Is there not in each and every one of us a deep-rooted desire, which is wholly in accord with conscience, to make good in the rôle which has been assigned to us in the mystery of creation? Does not each individual feel moved to accomplish something beyond the mere continuation of life? Is there not within us a vague aspiration to do well and be something good and fine, according to our means and tastes? Do we not want to be a success rather than a failure, both for our own sake and for the sake of those we love, who also love us, and cannot help being affected by what we do?
If by any chance you are deficient in this feeling yourself, or confused about it, you have only to look about any where, at any time, and you will find it in evidence among normal individuals from the days of early childhood.
A little girl likes to be pretty, to dance well, to sew neatly, to be helpful to her mother, to be petted, loved, approved.
A little boy wants to be a fast runner, a fine swimmer, a good fighter—he wants to be strong and brave and self-reliant and many other things, besides. He admires these qualities in other boys; a feeling of his inner nature, in accord with his conscience, tells him he would like to be that kind of a boy, himself. He feels it is the kind that every one ought to want to be.
And if he is a normal, healthy boy, this feeling arises within him just as naturally and spontaneously as the feeling which comes to a sensitive soul in the presence of a sunset, or musical harmonies and tells it they are beautiful. It is quite apart from any far-sighted calculations of the intellect concerning the practical use which those qualities may, or may not, have in after life.
The same thing is true of the little girl and what she admires and aspires to.
As the youngsters grow up to be men and women, they are still susceptible to the same sort of feeling, in spite of the fact that many other more practical and material considerations are liable to creep in and confuse it, alter it, distort it.
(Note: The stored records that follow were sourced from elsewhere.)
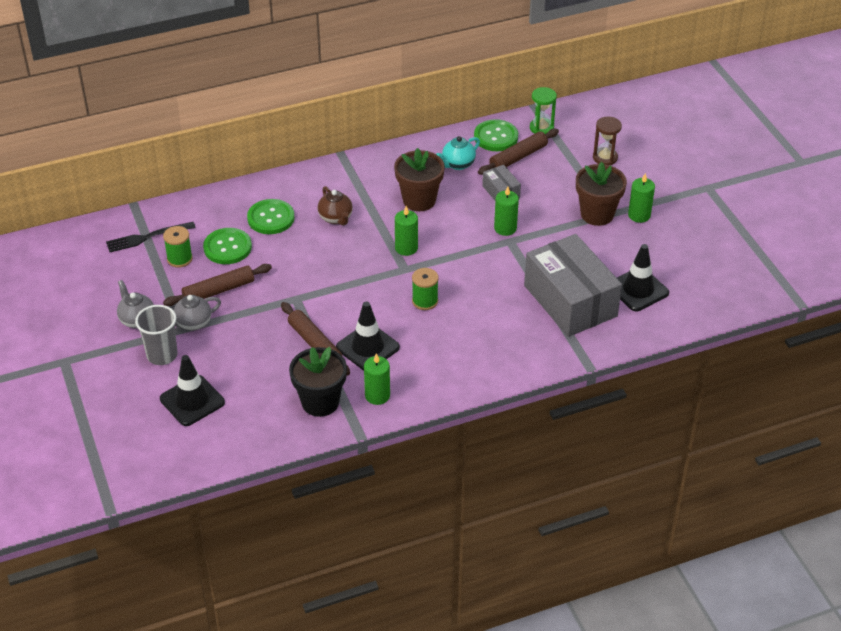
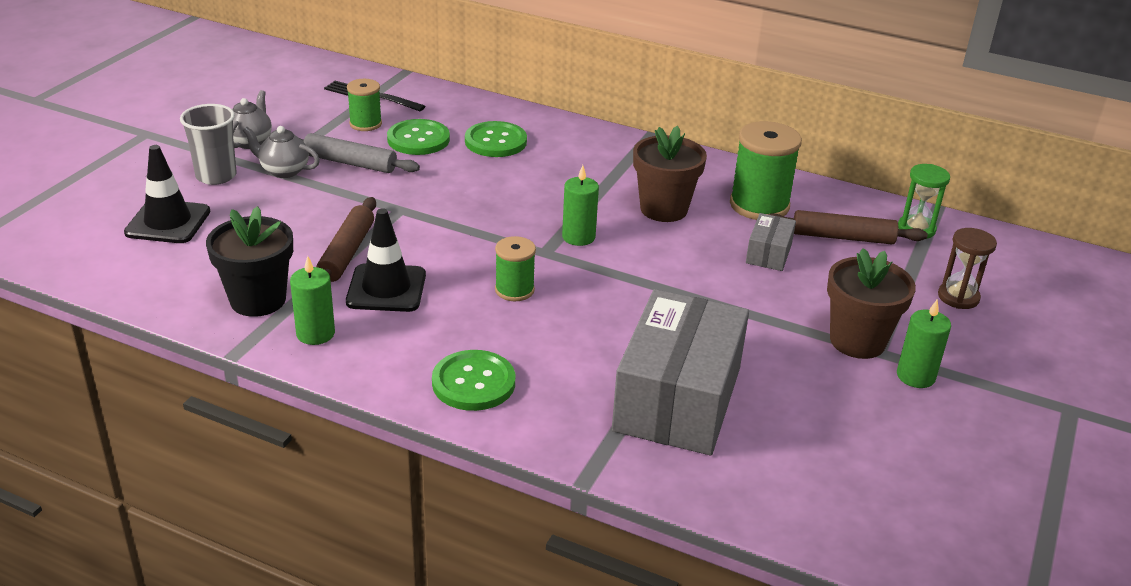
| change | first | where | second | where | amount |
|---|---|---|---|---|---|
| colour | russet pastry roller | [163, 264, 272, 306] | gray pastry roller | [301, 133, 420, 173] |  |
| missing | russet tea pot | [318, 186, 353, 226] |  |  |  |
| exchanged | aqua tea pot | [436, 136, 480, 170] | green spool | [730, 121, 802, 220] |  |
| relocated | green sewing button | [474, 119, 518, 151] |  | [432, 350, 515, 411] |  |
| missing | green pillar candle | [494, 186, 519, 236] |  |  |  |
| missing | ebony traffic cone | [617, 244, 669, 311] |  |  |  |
Somewhere, in the inner nature of almost everybody, there persists a feeling of admiration for the fine and noble qualities of mankind. Some of those qualities, experience may have demonstrated, are beyond our personal strength and reach—others may have practical disadvantages, which our self-interest and our reason over-rule, but as long as the feeling is there, it keeps whispering to us, however faintly, that we ought to try to live up to the best that is in us and not be satisfied with less.
Let us take care to note that this differs completely from another sort of feeling which cold-blooded cynics are apt to confuse it with. This other feeling is inspired by greed and controlled by selfish calculation, and tells certain individuals that by closing their eyes to what is beautiful and admirable in human nature, and by taking advantage of any and every opportunity, they may obtain a greater portion of worldly goods and material pleasures.
This latter feeling is not in touch with conscience and neither to ourselves, nor to others, does it inspire ennobling sentiments. A proper name for it is ambition—a selfish quality, whose essence bears no relation to the aspiration of boy and girl, man and woman, toward what is finest and best.